13. What processes should I use to return an anesthesia machine that was purposed for ICU back to an operating room setting? If a machine is not used for a month or so, do we need to do any special testing prior to routine anesthesia service?
- Complete guidance on how to return an anesthesia machine to service in the operating room after use for long term ventilation of patients with COVID 9 related respiratory failure can be found in the APSF/ASA Guidance on Purposing Anesthesia Machines as ICU Ventilators.
- The current recommended steps are:
- Remove and discard all disposables - circuit, filters, CO2 absorbent, mask, sampling line and associated water trap.
- Following manufacturer instructions, sterilize the internal breathing system and ventilator components.

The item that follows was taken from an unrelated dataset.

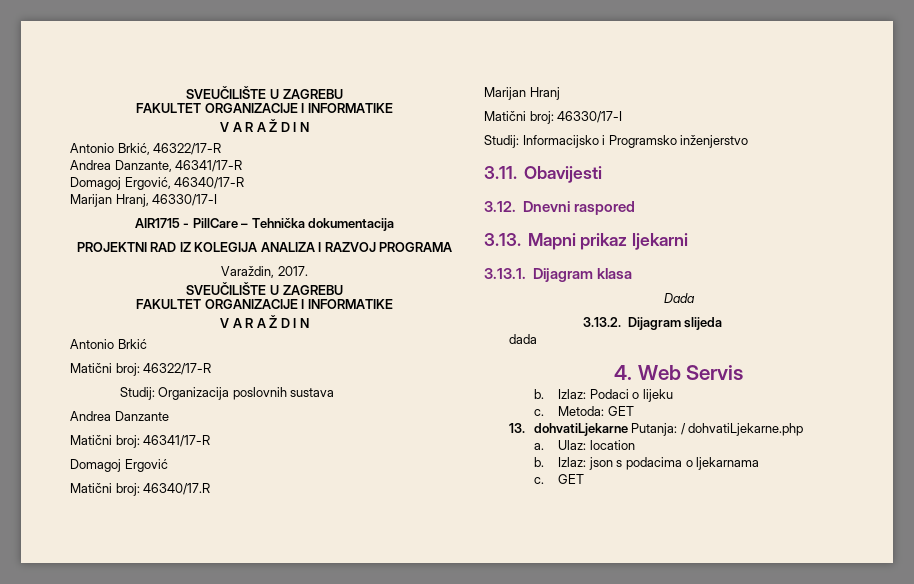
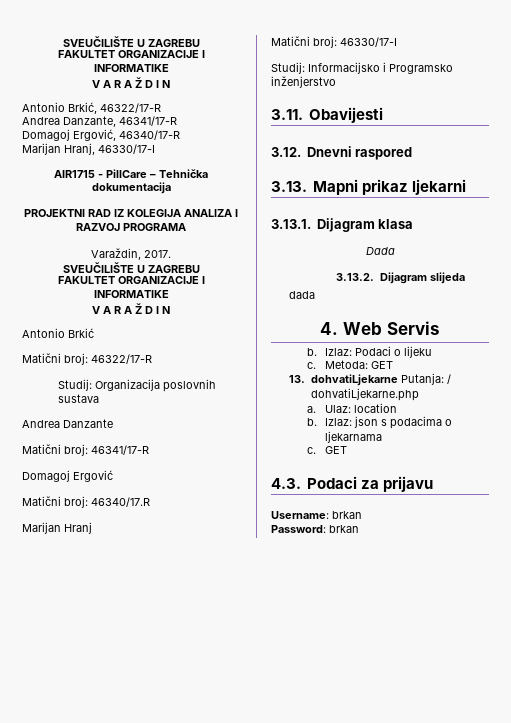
(585, 479) none -> [271,476,433,492] [271,511,362,519] [271,525,359,533] // 4.3. Podaci za prijavu // Username: brkan // Password: brkan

- Wipe external surfaces with appropriate anti-viral cleaning solution
- Replace the disposables with new clean/sterile replacements
- Place a viral filter on the inspiratory limb for two to four weeks. This filter could be left in place between patients to conserve supply.
- If the machine has not been used for more than a month, no special testing should be required other than the usual preventive maintenance and pre-use test procedures. It is not likely that viable virus would remain after that period of time.
- Please review the APSF website for a discussion on anesthesia machines.
Viewers of this material should review these FAQs with appropriate medical and legal counsel and make their own determinations as to relevance to their particular practice setting and compliance with state and federal laws and regulations. The ASA has used its best efforts to provide accurate information. However, this material is provided only for informational purposes and does not constitute medical or legal advice. This response also should not be construed as representing ASA policy (unless otherwise stated), making clinical recommendations, dictating payment policy, or substituting for the judgment of a physician and consultation with independent legal counsel.